Bank-owned lessors dominate the rankings of leasing companies providing financial products (financial leasing, operating leasing, non-bank loans and instalment sales) in the Czech market. Among the 10 biggest providers, bank owned leasing companies have a 70% share of the market, and captives account for another 20%.

Lanegger observes that operational leasing is performing particularly strongly, mainly in respect of full-serviced leasing of cars, but also in individual rental solutions for real estate. The former is a relatively immature product for Raiffeisen Leasing but its CEO says it is showing impressive growth rates in its portfolio.

"Our intention is to continue to expand the spectrum of our services – mainly in car financing, logistics and fleet management," he adds.

"We are increasingly using our know-how in project financing and large-ticket items such as trains and aircraft. We are also significantly strengthening our activities to offer leasing solutions to the customers of Raiffeisenbank."

Lanegger explains that the growth of the Czech economy is mostly based on the strong increase of investment activities in fixed capital.

"The positive sentiment can be seen in the development of the index for general satisfaction and the positive outlook for future supports. A further impact on leasing business is the extremely low interest level."

He says the Czech leasing market has not been adversely affected by economic problems elsewhere in Europe.

"The Czech Republic has the big advantage of an economy that still has room for a lot of investment and at the same time a politically stable environment.
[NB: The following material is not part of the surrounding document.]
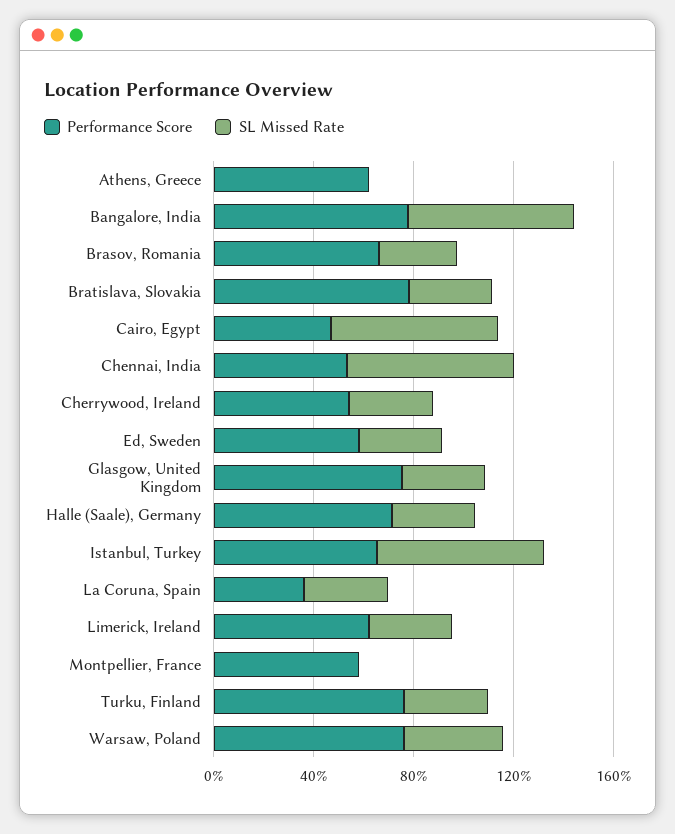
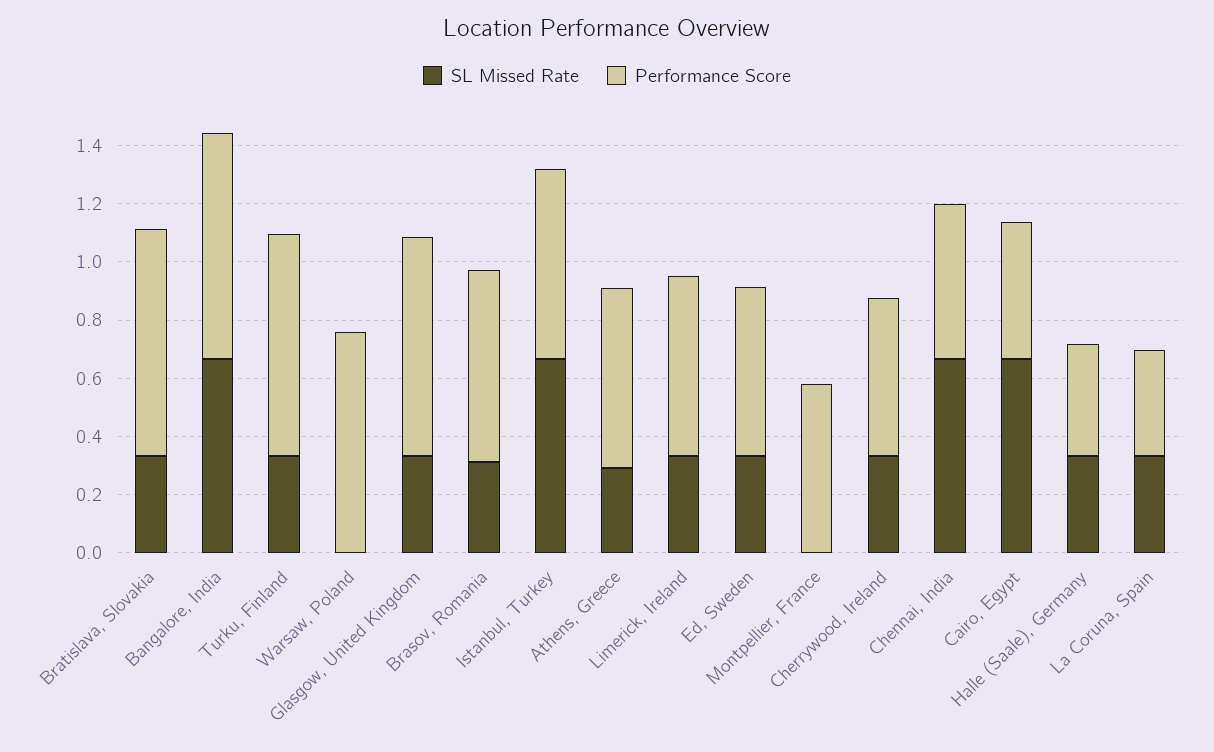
SL Missed Rate, Athens, Greece: 0 -> 0.3
Performance Score, Halle (Saale), Germany: 0.7 -> 0.4
SL Missed Rate, Warsaw, Poland: 0.4 -> 0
The same cannot be said of many countries.

"If we look at the investment ratings of the countries in the region – Czech Republic, Slovakia, Poland, Hungary – the Czech Republic has the best rating from Standard & Poor’s, Moody’s and Fitch.

"In addition, our most important economic partner is Germany, which itself has a very strong economy."
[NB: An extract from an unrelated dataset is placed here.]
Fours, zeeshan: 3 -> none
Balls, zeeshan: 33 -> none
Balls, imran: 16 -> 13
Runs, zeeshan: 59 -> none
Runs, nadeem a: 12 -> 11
Komercní Banka’s macroecononic forecast suggests that Czech economic growth will be slightly over 2% this year, observing that the early months of this year have shown that 2015’s boom in public investments co-financed from EU funds was underpinned by tapping the last EU money from the preceding programming period.

A new programming period has started and the amount of available funds is not significantly smaller, but there has been a slow start-up of calls for proposals financed from these funds under the current programme.

Complications are also appearing in connection with environmental impact assessment reports on construction projects, preventing the country from tapping into EU funds for investment co-financing.

However, Pulz expects leasing volumes to rise by between 5% and 10% this year, and Lanegger says he is also optimistic that the leasing market will grow again in 2016.

"The general outlook for the country is positive and the leasing market will participate in this growth," he concludes.

"Although the role of subsidies from the EU will be reduced, the country is stable."